When it comes to your financial well-being, your 20s are totally fundamental. This is the time when most people start to accrue debt – everything from credit card debt to “good debt” like student loans and mortgages.
However, simple math shows that people who start saving in their 20s are more likely to build more wealth over their lifetime than people who start later. So even though you may not know exactly where life will lead yet, don’t wait to start saving!
Here are five ways to get started saving money in your 20s, which will prepare you for greater financial success down the road.
1. Start with your employer’s retirement program
The job market in 2019 is competitive, which means more and more employers are starting to offer 401(k) or other tax-advantaged retirement savings plans. And on top of that, many employers offer some kind of matching program.
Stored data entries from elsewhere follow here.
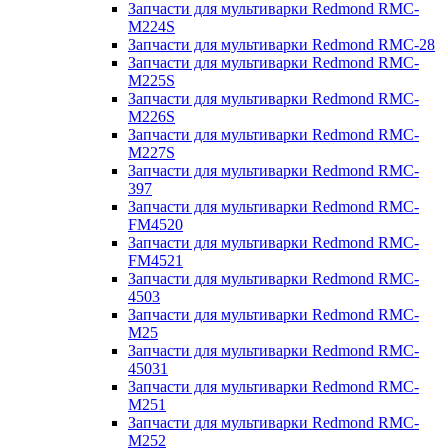
Запчасти для мультиварки Redmond RMC-
M224S
Запчасти для мультиварки Redmond RMC-28
Запчасти для мультиварки Redmond RMC-
M225S
Запчасти для мультиварки Redmond RMC-
M226S
Запчасти для мультиварки Redmond RMC-
M227S
Запчасти для мультиварки Redmond RMC-
397
Запчасти для мультиварки Redmond RMC-
FM4520
Запчасти для мультиварки Redmond RMC-
FM4521
Запчасти для мультиварки Redmond RMC-
4503
Запчасти для мультиварки Redmond RMC-
M25
Запчасти для мультиварки Redmond RMC-
45031
Запчасти для мультиварки Redmond RMC-
M251
Запчасти для мультиварки Redmond RMC-
M252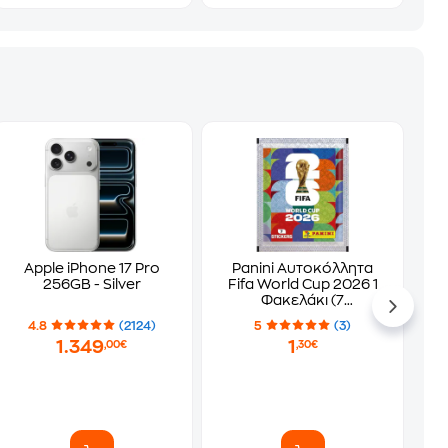
Apple iPhone 17 Pro
Panini Αυτοκόλλητα
256GB - Silver
Fifa World Cup 2026 1
Φακελάκι (7
Αυτοκόλλητα)
4.8
(2124)
5
(3)
1.349
1
,00€
,30€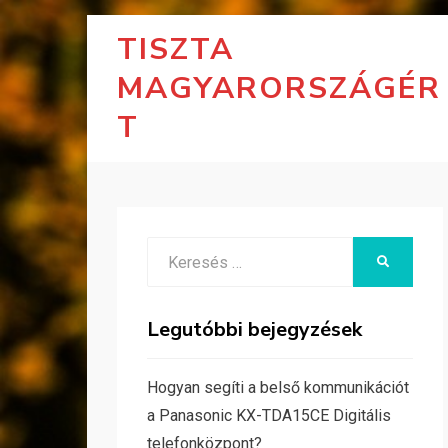
TISZTA
MAGYARORSZÁGÉR
T
Search
KERESÉS
for:
Legutóbbi bejegyzések
Hogyan segíti a belső kommunikációt
a Panasonic KX-TDA15CE Digitális
telefonközpont?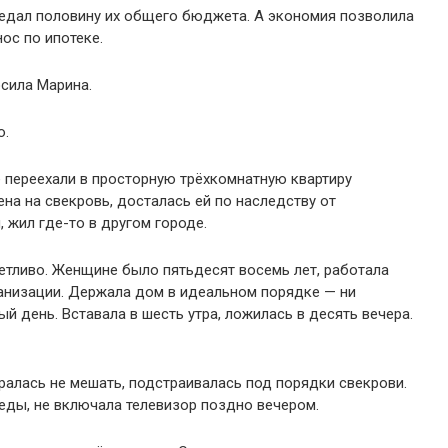
едал половину их общего бюджета. А экономия позволила
ос по ипотеке.
сила Марина.
о.
 переехали в просторную трёхкомнатную квартиру
а на свекровь, досталась ей по наследству от
, жил где-то в другом городе.
тливо. Женщине было пятьдесят восемь лет, работала
ганизации. Держала дом в идеальном порядке — ни
ый день. Вставала в шесть утра, ложилась в десять вечера.
алась не мешать, подстраивалась под порядки свекрови.
 еды, не включала телевизор поздно вечером.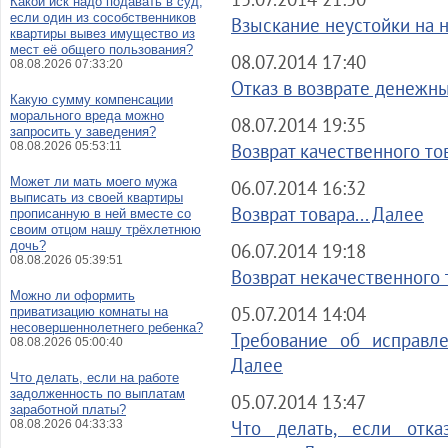
Какой иск надо подавать в суд,
если один из сособственников
Взыскание неустойки на н
квартиры вывез имущество из
мест её общего пользования?
08.07.2014 17:40
08.08.2026 07:33:20
Отказ в возврате денежны
Какую сумму компенсации
морального вреда можно
08.07.2014 19:35
запросить у заведения?
08.08.2026 05:53:11
Возврат качественного тов
Может ли мать моего мужа
06.07.2014 16:32
выписать из своей квартиры
Возврат товара... Далее
прописанную в ней вместе со
своим отцом нашу трёхлетнюю
дочь?
06.07.2014 19:18
08.08.2026 05:39:51
Возврат некачественного т
Можно ли оформить
05.07.2014 14:04
приватизацию комнаты на
несовершеннолетнего ребенка?
Требование об исправле
08.08.2026 05:00:40
Далее
Что делать, если на работе
задолженность по выплатам
05.07.2014 13:47
заработной платы?
Что делать, если отка
08.08.2026 04:33:33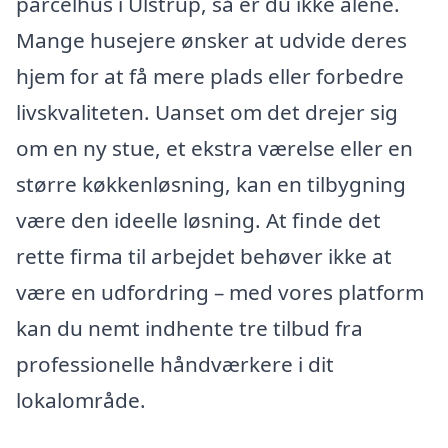
parcelhus i Ulstrup, så er du ikke alene.
Mange husejere ønsker at udvide deres
hjem for at få mere plads eller forbedre
livskvaliteten. Uanset om det drejer sig
om en ny stue, et ekstra værelse eller en
større køkkenløsning, kan en tilbygning
være den ideelle løsning. At finde det
rette firma til arbejdet behøver ikke at
være en udfordring – med vores platform
kan du nemt indhente tre tilbud fra
professionelle håndværkere i dit
lokalområde.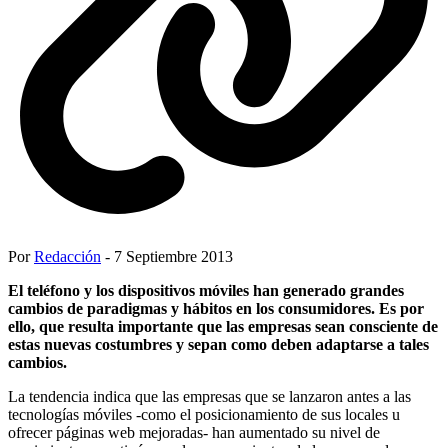
Por
Redacción
- 7 Septiembre 2013
El teléfono y los dispositivos móviles han generado grandes
cambios de paradigmas y hábitos en los consumidores. Es por
ello, que resulta importante que las empresas sean consciente de
estas nuevas costumbres y sepan como deben adaptarse a tales
cambios.
La tendencia indica que las empresas que se lanzaron antes a las
tecnologías móviles -como el posicionamiento de sus locales u
ofrecer páginas web mejoradas- han aumentado su nivel de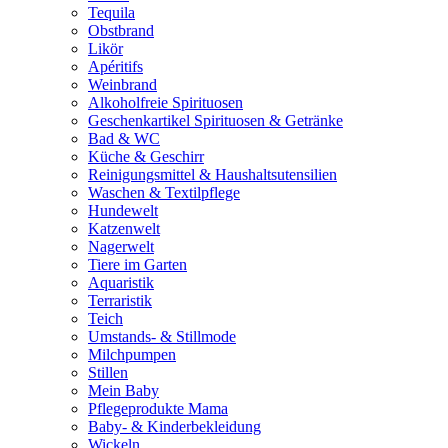
Tequila
Obstbrand
Likör
Apéritifs
Weinbrand
Alkoholfreie Spirituosen
Geschenkartikel Spirituosen & Getränke
Bad & WC
Küche & Geschirr
Reinigungsmittel & Haushaltsutensilien
Waschen & Textilpflege
Hundewelt
Katzenwelt
Nagerwelt
Tiere im Garten
Aquaristik
Terraristik
Teich
Umstands- & Stillmode
Milchpumpen
Stillen
Mein Baby
Pflegeprodukte Mama
Baby- & Kinderbekleidung
Wickeln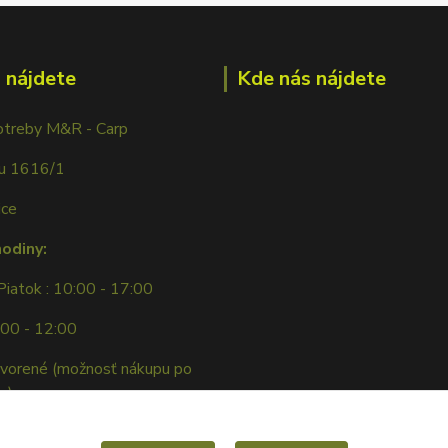
 nájdete
Kde nás nájdete
otreby M&R - Carp
ku 1616/1
ice
hodiny:
Piatok : 10:00 - 17:00
:00 - 12:00
tvorené (možnosť nákupu po
e)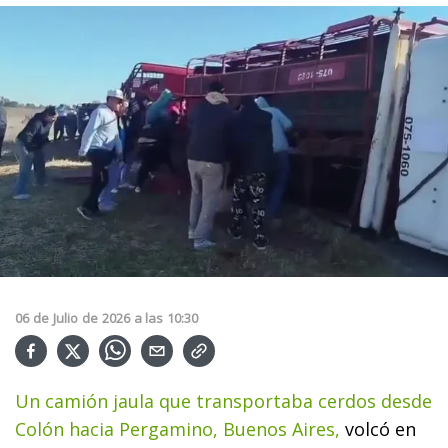
06
de
Julio
de
2026
a las
10:30
Un camión jaula que transportaba cerdos desde
Colón hacia Pergamino, Buenos Aires,
volcó en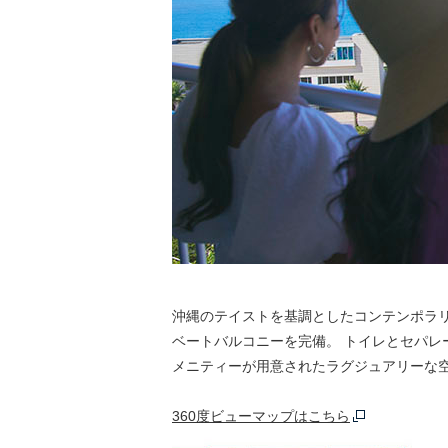
沖縄のテイストを基調としたコンテンポラ
ベートバルコニーを完備。 トイレとセパ
メニティーが用意されたラグジュアリーな
360度ビューマップはこちら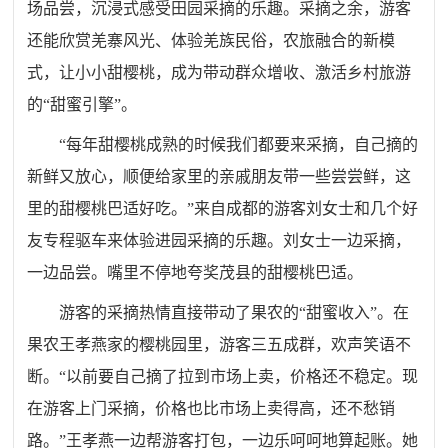
场品尝，沉浸式感受田园采摘的乐趣。采摘之余，游客
还能欣赏羌寨风光、体验羌族民俗，农旅融合的新模
式，让小小甜樱桃，成为带动群众增收、激活乡村旅游
的“甜蜜引擎”。
“每年甜樱桃成熟的时候我们都要来采摘，自己摘的
新鲜又放心，顺便给家里的亲戚朋友带一些尝尝鲜，这
里的甜樱桃巴适好吃。”来自成都的游客刘女士和几个好
友专程驱车来体验进园采摘的乐趣。刘女士一边采摘，
一边品尝。嘴里不停地夸奖茂县的甜樱桃巴适。
游客的采摘热情直接带动了果农的“甜蜜收入”。在
果农王孝燕家的樱桃园里，游客三五成群，欢声笑语不
断。“以前要自己摘了拉到市场上卖，价格还不稳定。现
在游客上门采摘，价格也比市场上卖得高，还不愁销
路。”王孝燕一边帮游客打包，一边乐呵呵地算起账。她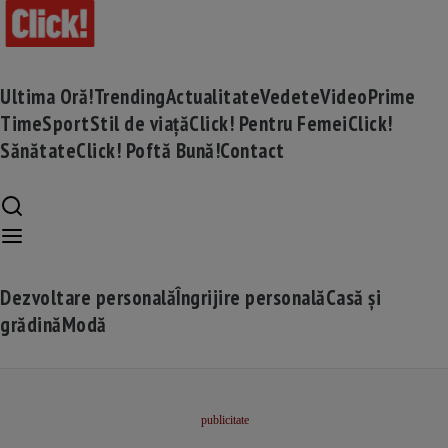
Ultima Oră!
Trending
Actualitate
Vedete
Video
Prime
Time
Sport
Stil de viață
Click! Pentru Femei
Click!
Sănătate
Click! Poftă Bună!
Contact
Dezvoltare personală
Îngrijire personală
Casă și
grădină
Modă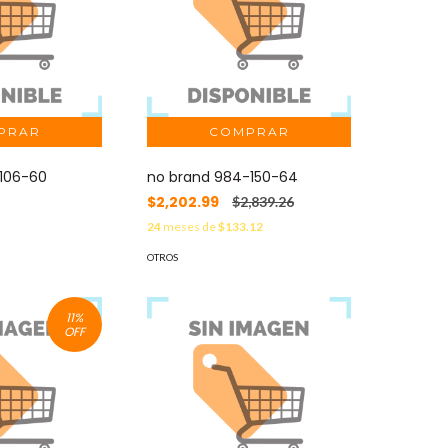
-106-60
no brand 984-150-64
$2,202.99
$2,839.26
3
24
meses de
$133.12
OTROS
11
%
OFF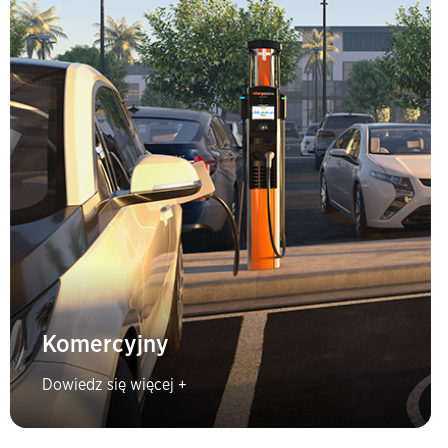
Komercyjny
Dowiedz się więcej +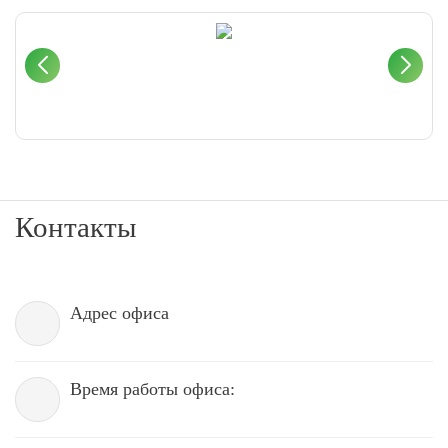
Контакты
Адрес офиса
Время работы офиса: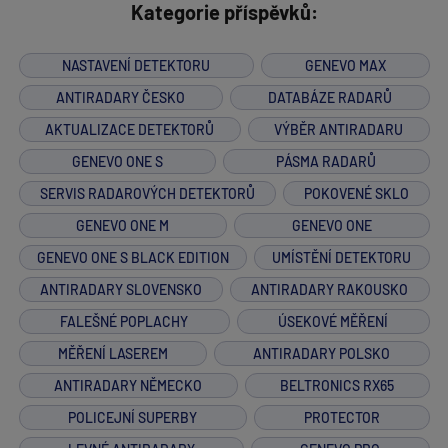
Kategorie příspěvků:
NASTAVENÍ DETEKTORU
GENEVO MAX
ANTIRADARY ČESKO
DATABÁZE RADARŮ
AKTUALIZACE DETEKTORŮ
VÝBĚR ANTIRADARU
GENEVO ONE S
PÁSMA RADARŮ
SERVIS RADAROVÝCH DETEKTORŮ
POKOVENÉ SKLO
GENEVO ONE M
GENEVO ONE
GENEVO ONE S BLACK EDITION
UMÍSTĚNÍ DETEKTORU
ANTIRADARY SLOVENSKO
ANTIRADARY RAKOUSKO
FALEŠNÉ POPLACHY
ÚSEKOVÉ MĚŘENÍ
MĚŘENÍ LASEREM
ANTIRADARY POLSKO
ANTIRADARY NĚMECKO
BELTRONICS RX65
POLICEJNÍ SUPERBY
PROTECTOR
Employer matching programs are one of the best benefits that many employees overlook, but if you don’t participate, you’re missing out on free money. In addition to employer match dollars, most 401(k) plans offered by companies include ways to make saving simple – like an automatic deduction from your paycheck. When it’s that easy, there’s no excuse to start saving!
2. Tackle Your Debt Head-On
Another powerful way to save money is to eliminate your debts. Some debts, like student loans, have standard repayment options that can cost you years or even decades of interest if you pay only the required payment.
The highest interest rates are typically associated with credit cards or other types of consumer debt. If you feel overwhelmed by your credit card debt, the best thing to do is look for resources to help. There are credit card debt experts who can recommend the best approach to help protect you and your long-term financial wellbeing. This could include consolidating your debt with a personal loan or using a balance transfer credit card.
The sooner you make a plan to tackle your debt, the sooner you’ll break down that barrier to saving even more.
3. Put Your Bills On Autopay
This is one of the easiest tactics to make saving in your 20s easier. While one late payment or two might not seem like much, they can add up over time. Even one late payment can negatively impact your credit score.
Avoid getting hit with late payment fees by setting your bills up on autopay. You can usually set up an autopayments online, which means in less than five minutes you can be on your way to a more stress-free life.
Honestly, you could probably set up autopay for your bills faster than you can read the rest of this article. In fact, you should go set those up right now! Don’t worry, we’ll still be here when you get back.
4. Make Your Budget Your BFF
A budget is one of the most powerful tools to help you save money. And there are so many amazing budgeting tools out there that there’s no excuse not to make one! Thanks to all the different technologies out there, you can easily create a budget for yourself in under an hour.
A great budgeting tool for beginners is Tiller because it’s super easy to get started. Another free budgeting tool I like for its flexibility and goal-setting functionality is Personal Capital. Many of my friends use Quicken. Start with one of those, and if they don’t float your boat, there are easily dozens of other options out there.
It’s all about finding the tool you like best because budgets are only helpful if you continue to stick with them. Budgets provide insights into your spending and savings habits that allow you to make better financial decisions and avoid the financial missteps that so many people typically make in their 20s.
5. Side Gig to Success
If you’ve been thinking about starting a side hustle, I’m here to tell you to go for it. Whether it’s setting up an Etsy shop, becoming a DoorDash driver, or just putting together Ikea furniture, don’t hold back!
A side gig is one of the best ways to boost your savings because extra income means more money that you can set aside or throw at your debt. Side gigs are also great ways to meet new people, dabble in entrepreneurship, or spend time doing what you enjoy. If you have a car, driving for Uber or Lyft just a couple hours a week is an easy, flexible way to cover the costs of gas, maintenance, and insurance.
Building healthy savings habits in your 20s will be one of the best decisions you ever make. No one ever regrets starting sooner, so don’t wait to try these simple savings strategies. As soon as you start implementing good savings habits, you’ll not only feel more in control, but you’ll have many more opportunities start coming your way. Trust me, your future self will thank you!